Local recurrence occurred in five (5.0%) and nine (9.0%) patients in the pre- and post-operative radiotherapy groups, respectively (both n = 100). The median follow-up time from diagnosis was 40.5 months (IQR, 26.3-74). Univariate analysis showed a similar risk of local recurrence between the pre- and post-operative radiotherapy groups (5-year local recurrence-free survival 94.9% [95% CI 87.0-98.1] vs. 89.0% [95% CI 79.6-94.3]; P = 0.167). Disease-specific survival was similar between the pre- and post-operative radiotherapy groups (5-year disease-specific survival 88.1% [95% CI 75.5-94.6] vs. 88.4% [95% CI 77.3-94.5]; P = 0.900). The incidence of wound complications was similar between the pre- and post-operative radiotherapy groups (7.0% vs. 12.0%; P = 0.228).
There was no difference in local recurrence, survival or incidence of wound complications between pre- and post-operative radiotherapy for localized myxoid liposarcoma. Therefore, pre-operative radiotherapy for myxoid liposarcoma provides clinical results equivalent to post-operative radiotherapy.
黏液样脂肪肉瘤比其他软组织肉瘤更具放射敏感性,放疗已被报道可缩小肿瘤体积。本研究旨在比较局部黏液样脂肪肉瘤术前和术后放疗的局部复发率、生存率和伤口并发症发生率。
从日本全国骨与软组织肿瘤登记数据库中,纳入 200 例接受局部黏液样脂肪肉瘤术前(范围:30-56 Gy)或术后(范围:45-70 Gy)放疗和手术的患者,进行回顾性研究。采用倾向评分匹配法调整两组患者的背景差异。

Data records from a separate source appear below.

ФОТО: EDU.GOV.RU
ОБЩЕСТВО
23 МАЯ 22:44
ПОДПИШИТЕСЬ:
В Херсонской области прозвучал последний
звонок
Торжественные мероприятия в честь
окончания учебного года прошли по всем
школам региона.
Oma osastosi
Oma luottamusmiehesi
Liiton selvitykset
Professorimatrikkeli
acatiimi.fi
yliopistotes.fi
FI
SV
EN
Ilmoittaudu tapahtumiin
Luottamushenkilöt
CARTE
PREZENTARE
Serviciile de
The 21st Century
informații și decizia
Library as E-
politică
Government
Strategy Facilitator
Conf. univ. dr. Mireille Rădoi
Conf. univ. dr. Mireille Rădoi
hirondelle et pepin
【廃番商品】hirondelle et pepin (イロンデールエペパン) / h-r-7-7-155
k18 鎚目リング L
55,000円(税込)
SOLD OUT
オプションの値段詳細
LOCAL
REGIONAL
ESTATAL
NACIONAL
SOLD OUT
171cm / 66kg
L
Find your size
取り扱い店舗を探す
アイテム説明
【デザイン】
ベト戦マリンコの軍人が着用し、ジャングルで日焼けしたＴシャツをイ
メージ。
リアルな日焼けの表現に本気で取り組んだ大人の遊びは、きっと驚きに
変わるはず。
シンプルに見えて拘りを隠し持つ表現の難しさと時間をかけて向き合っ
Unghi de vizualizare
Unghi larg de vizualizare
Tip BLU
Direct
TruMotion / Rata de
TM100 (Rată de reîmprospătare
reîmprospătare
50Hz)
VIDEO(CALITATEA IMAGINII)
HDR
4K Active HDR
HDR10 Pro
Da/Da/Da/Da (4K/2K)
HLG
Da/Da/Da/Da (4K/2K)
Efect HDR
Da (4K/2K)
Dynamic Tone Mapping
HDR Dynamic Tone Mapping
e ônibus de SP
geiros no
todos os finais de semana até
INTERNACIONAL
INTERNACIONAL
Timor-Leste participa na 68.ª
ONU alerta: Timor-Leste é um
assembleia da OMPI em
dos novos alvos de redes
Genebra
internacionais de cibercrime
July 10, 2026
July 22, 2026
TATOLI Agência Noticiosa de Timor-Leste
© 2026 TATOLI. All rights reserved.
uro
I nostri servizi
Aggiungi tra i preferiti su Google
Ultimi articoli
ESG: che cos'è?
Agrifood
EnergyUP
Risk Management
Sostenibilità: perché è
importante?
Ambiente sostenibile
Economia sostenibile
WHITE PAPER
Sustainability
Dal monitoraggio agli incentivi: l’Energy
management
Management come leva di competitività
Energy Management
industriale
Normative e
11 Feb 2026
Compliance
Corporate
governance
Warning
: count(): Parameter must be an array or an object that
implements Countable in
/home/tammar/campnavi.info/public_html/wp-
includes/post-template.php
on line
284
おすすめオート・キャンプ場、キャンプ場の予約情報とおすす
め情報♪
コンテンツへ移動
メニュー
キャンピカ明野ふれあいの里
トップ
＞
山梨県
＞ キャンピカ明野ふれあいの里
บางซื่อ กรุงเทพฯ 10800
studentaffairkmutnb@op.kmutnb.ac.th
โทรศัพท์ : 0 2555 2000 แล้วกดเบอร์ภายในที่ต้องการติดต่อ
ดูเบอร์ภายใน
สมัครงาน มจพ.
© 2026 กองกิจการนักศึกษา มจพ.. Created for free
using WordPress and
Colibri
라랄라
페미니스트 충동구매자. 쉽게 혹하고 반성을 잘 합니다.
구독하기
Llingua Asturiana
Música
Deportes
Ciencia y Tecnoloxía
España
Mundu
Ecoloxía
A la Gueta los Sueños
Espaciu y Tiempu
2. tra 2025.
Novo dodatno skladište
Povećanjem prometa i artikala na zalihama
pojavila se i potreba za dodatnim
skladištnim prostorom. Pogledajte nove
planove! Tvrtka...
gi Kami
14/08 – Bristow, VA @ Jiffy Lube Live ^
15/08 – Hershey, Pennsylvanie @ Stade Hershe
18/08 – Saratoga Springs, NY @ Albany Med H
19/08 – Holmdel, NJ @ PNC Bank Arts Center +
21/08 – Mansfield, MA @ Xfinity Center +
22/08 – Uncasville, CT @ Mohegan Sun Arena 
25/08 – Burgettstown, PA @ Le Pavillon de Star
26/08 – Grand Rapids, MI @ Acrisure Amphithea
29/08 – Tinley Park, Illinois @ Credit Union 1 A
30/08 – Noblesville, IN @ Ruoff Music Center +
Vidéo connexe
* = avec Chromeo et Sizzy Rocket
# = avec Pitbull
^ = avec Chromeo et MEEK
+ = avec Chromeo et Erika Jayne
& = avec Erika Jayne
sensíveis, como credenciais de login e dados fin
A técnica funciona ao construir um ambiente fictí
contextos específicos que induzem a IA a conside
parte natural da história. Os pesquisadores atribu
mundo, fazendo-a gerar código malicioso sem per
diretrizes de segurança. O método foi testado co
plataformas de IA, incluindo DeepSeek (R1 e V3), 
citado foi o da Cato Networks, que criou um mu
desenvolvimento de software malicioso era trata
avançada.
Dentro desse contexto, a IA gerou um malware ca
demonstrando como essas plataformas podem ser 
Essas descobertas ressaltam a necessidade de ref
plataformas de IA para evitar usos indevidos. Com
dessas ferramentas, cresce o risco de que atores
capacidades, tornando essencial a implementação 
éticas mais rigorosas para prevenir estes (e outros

术前和术后放疗组分别有 5 例(5.0%)和 9 例(9.0%)患者发生局部复发(每组 n=100)。从诊断到随访的中位时间为 40.5 个月(IQR:26.3-74)。单因素分析显示,两组的局部复发风险相似(5 年局部无复发生存率 94.9%[95%CI 87.0-98.1] vs. 89.0%[95%CI 79.6-94.3];P=0.167)。两组患者的疾病特异性生存率也相似(5 年疾病特异性生存率 88.1%[95%CI 75.5-94.6] vs. 88.4%[95%CI 77.3-94.5];P=0.900)。两组的伤口并发症发生率也相似(7.0% vs. 12.0%;P=0.228)。
局部黏液样脂肪肉瘤术前和术后放疗的局部复发、生存或伤口并发症发生率无差异。因此,黏液样脂肪肉瘤的术前放疗可提供与术后放疗相当的临床结果。